## Challenges
**1)** In the secured loan text, what is the most common type of collateral used for secured loans?
**2)** Continue the text on secured loans from its last sentence.

— Start Page —

What is a Secured Loan?
Find out what a secured loan, the benefits of a secured loan and things you should consider when applying for one.
A secured loan is a type of loan that uses an asset as collateral. This means that if you are unable to pay back the loan, the lender can seize this asset until the debt has been repaid. Secured loans have several advantages over unsecured loans, with lower interest rates and longer repayment periods being chief among them.
Secured vs. unsecured loan: What's the difference?
The main difference between secured and unsecured loans is that secured loans are backed by collateral, while unsecured loans are not. Collateral is an asset that can be seized by the lender if you default on your loan. The most common type of collateral used for secured loans is a home or vehicle. So, when a loan is secured against something, that ‘something’ is an asset and the loan is a secured loan.
Unsecured loans, on the other hand, are not backed by any asset. This means that if you default on your loan, the lender cannot seize any of your property. That’s why unsecured loans typically have higher interest rates than secured loans, as they are considered to be a higher risk for lenders. Payday loans are unsecured, for example.

— End Page —
— Start Provided material —

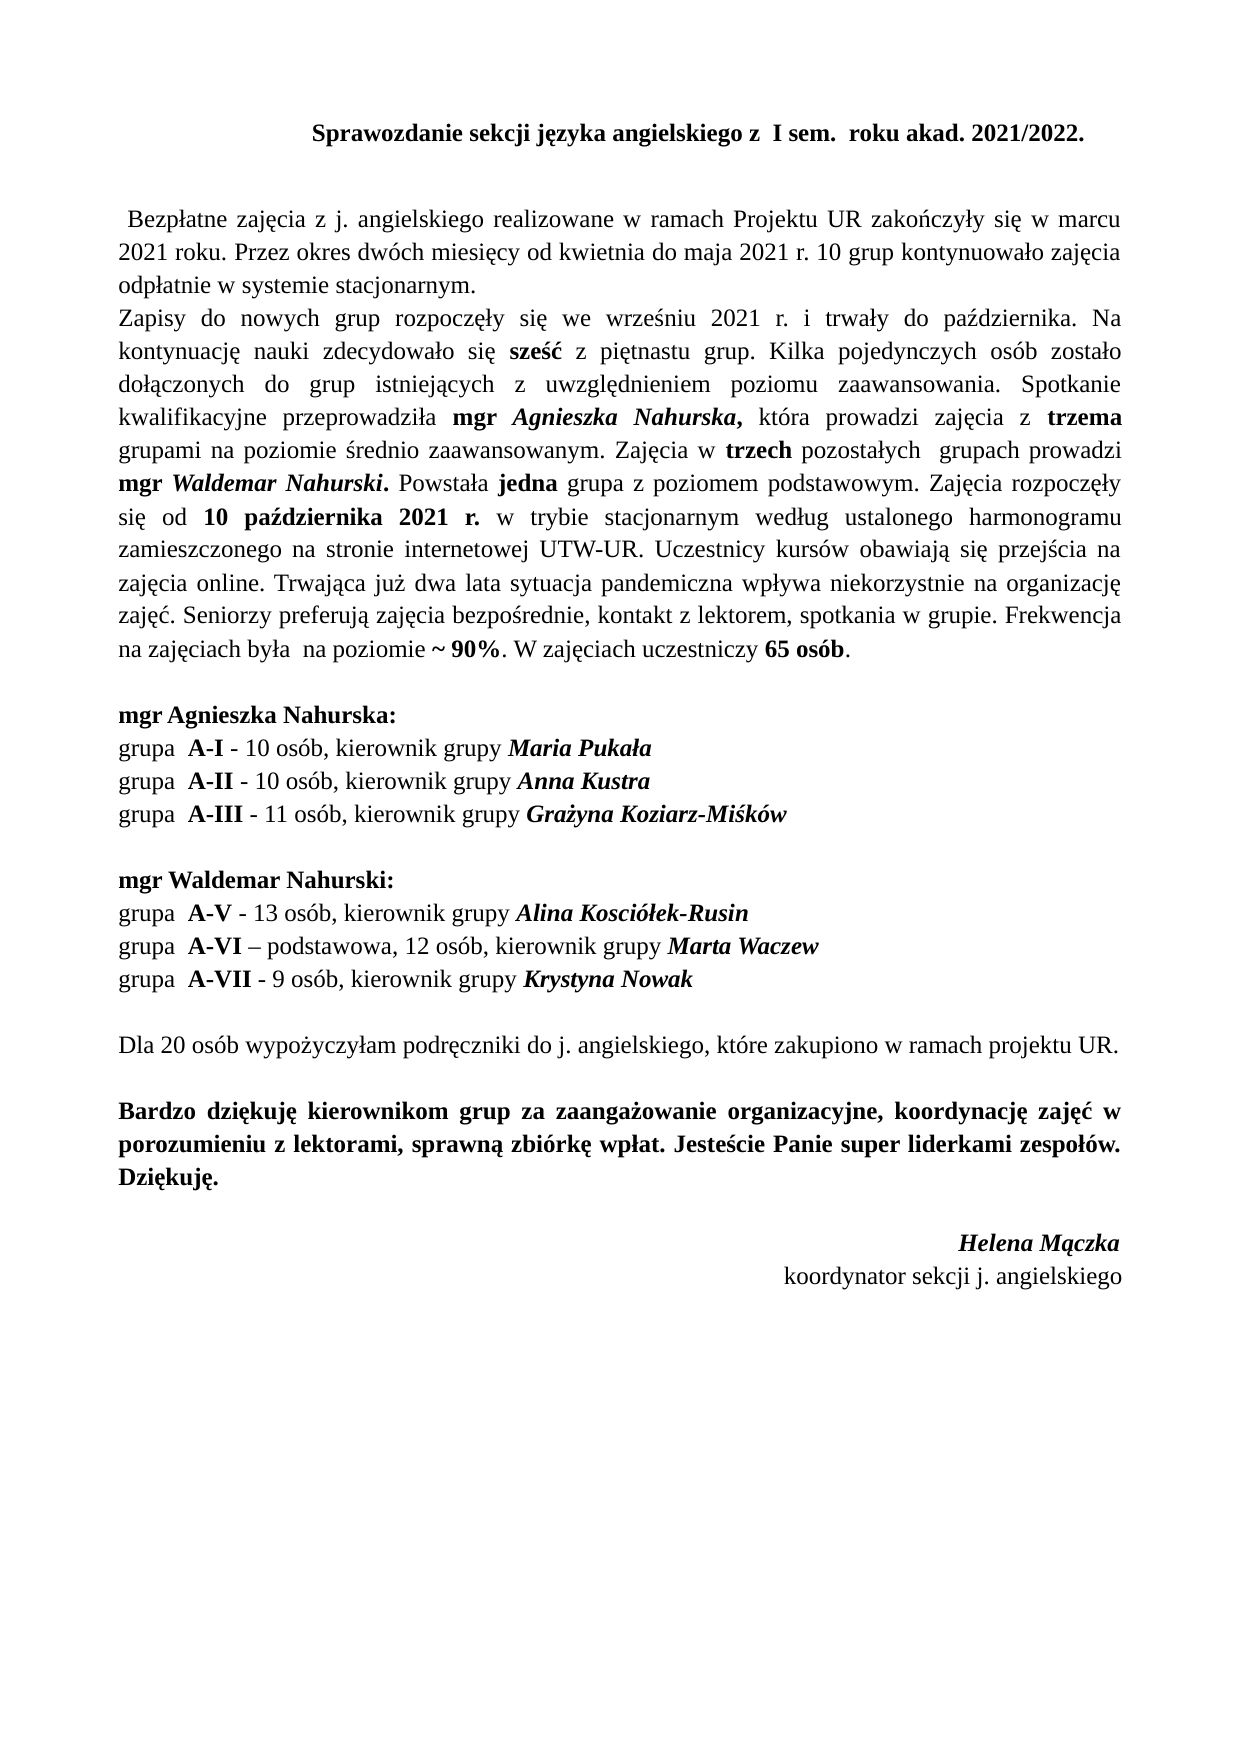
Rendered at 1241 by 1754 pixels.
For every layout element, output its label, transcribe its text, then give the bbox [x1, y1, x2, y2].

— End Provided material —

## Per-task outputs
**1)** A home or vehicle.

**2)**
Depending on your credit, you may be able to qualify for either a secured or unsecured loan. However, if you have bad credit, you will likely only qualify for a secured loan. That’s because the lender sees a person with bad credit as more of a lending risk, so they reduce that risk by securing the loan against an asset.
Are there different types of secured loans?
Yes, there are different types of secured loans. The most common type of secured loan is a mortgage, which uses your home as collateral. If you default on your mortgage, the lender can foreclose on your home. First mortgages (where the loan is secured against the value of the property) and second mortgages (where the loan is secured against the home equity) are both kinds of secured loan. Homeowner loans and equity release loans are also types of secured loans that use your home as collateral.
You can choose for your debt consolidation loans to be a secured loan. With these loans, you can use your home or car as collateral as you consolidate all various debts into a single payment.
Besides mortgages, other kinds include secured personal loans, vehicle loans, and secured credit cards, which are typically backed by a cash deposit, rather than an asset.
Pros and cons of secured loans

Depending on your circumstances, either a secured or an unsecured loan may be right for you.
- Secured loans generally offer better interest rates. That's because lenders can afford to be less stringent when offering secured loans; if the loan isn't repaid, the lender has recourse to recover their money through seizing the asset.
- You can use a secured loan for anything. This is an advantage if you're looking for a loan to cover a specific purpose, such as consolidating debt, purchasing a vehicle, or even the help you get through a difficult period in your life.
The main disadvantage of secured loans is that your home or car can be repossessed if you default on your payments. This will not be an issue if you do repay your debt, but plans and circumstances can change even if you have secure employment and the best of intentions.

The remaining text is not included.